> [Task requirements] Scan the data, and whenever a line contains "Bedientijden", copy it.

> [Exercise input]
——————————
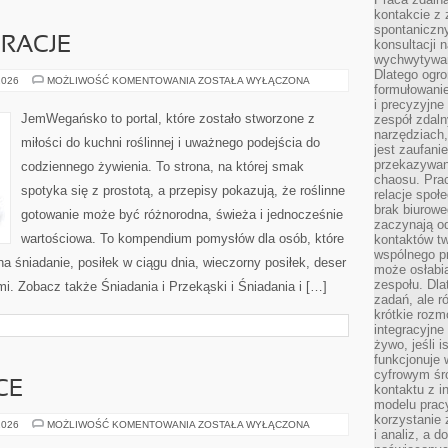
kontakcie z
spontaniczny
RACJE
konsultacji 
wychwytywan
Dlatego ogr
SEZONOWE
2026
MOŻLIWOŚĆ KOMENTOWANIA
ZOSTAŁA WYŁĄCZONA
formułowani
INSPIRACJE
i precyzyjne
JemWegańsko to portal, które zostało stworzone z
zespół zdaln
narzędziach,
miłości do kuchni roślinnej i uważnego podejścia do
jest zaufani
przekazywani
codziennego żywienia. To strona, na której smak
chaosu. Pra
spotyka się z prostotą, a przepisy pokazują, że roślinne
relacje społ
brak biurowe
gotowanie może być różnorodna, świeża i jednocześnie
zaczynają o
wartościowa. To kompendium pomysłów dla osób, które
kontaktów tw
wspólnego 
a śniadanie, posiłek w ciągu dnia, wieczorny posiłek, deser
może osłabi
zespołu. Dla
. Zobacz także Śniadania i Przekąski i Śniadania i […]
zadań, ale 
krótkie rozm
integracyjne
żywo, jeśli 
funkcjonuje 
cyfrowym śr
CE
kontaktu z 
modelu pracy
korzystanie 
DIETA
2026
MOŻLIWOŚĆ KOMENTOWANIA
ZOSTAŁA WYŁĄCZONA
i analiz, a 
W
PRAKTYCE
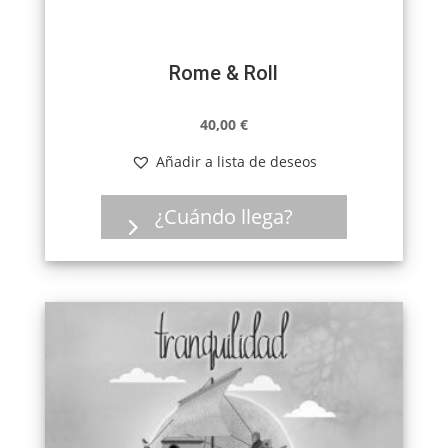
Rome & Roll
40,00
€
Añadir a lista de deseos
¿Cuándo llega?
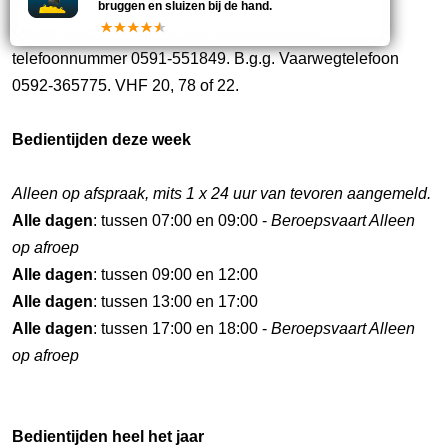
bruggen en sluizen bij de hand.
Opmerking:
Hoofdpost Stieltjeskanaalsluis,
telefoonnummer 0591-551849. B.g.g. Vaarwegtelefoon
0592-365775. VHF 20, 78 of 22.
Bedientijden deze week
Alleen op afspraak, mits 1 x 24 uur van tevoren aangemeld.
Alle dagen
: tussen 07:00 en 09:00 -
Beroepsvaart Alleen
op afroep
Alle dagen
: tussen 09:00 en 12:00
Alle dagen
: tussen 13:00 en 17:00
Alle dagen
: tussen 17:00 en 18:00 -
Beroepsvaart Alleen
op afroep
Bedientijden heel het jaar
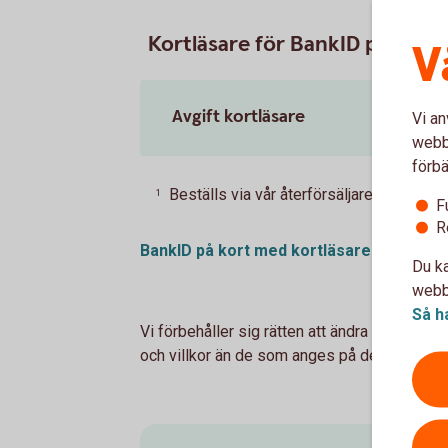
Kortläsare för BankID på kort
V
Avgift kortläsare
Vi an
webbp
förbä
Beställs via vår återförsäljare Secmak
1
F
R
BankID på kort med
kortläsare
Du ka
webbp
Så h
Vi förbehåller sig rätten att ändra priserna
och villkor än de som anges på denna webb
——————————
> [Exercise result]
Bedientijden deze week
Bedientijden heel het jaar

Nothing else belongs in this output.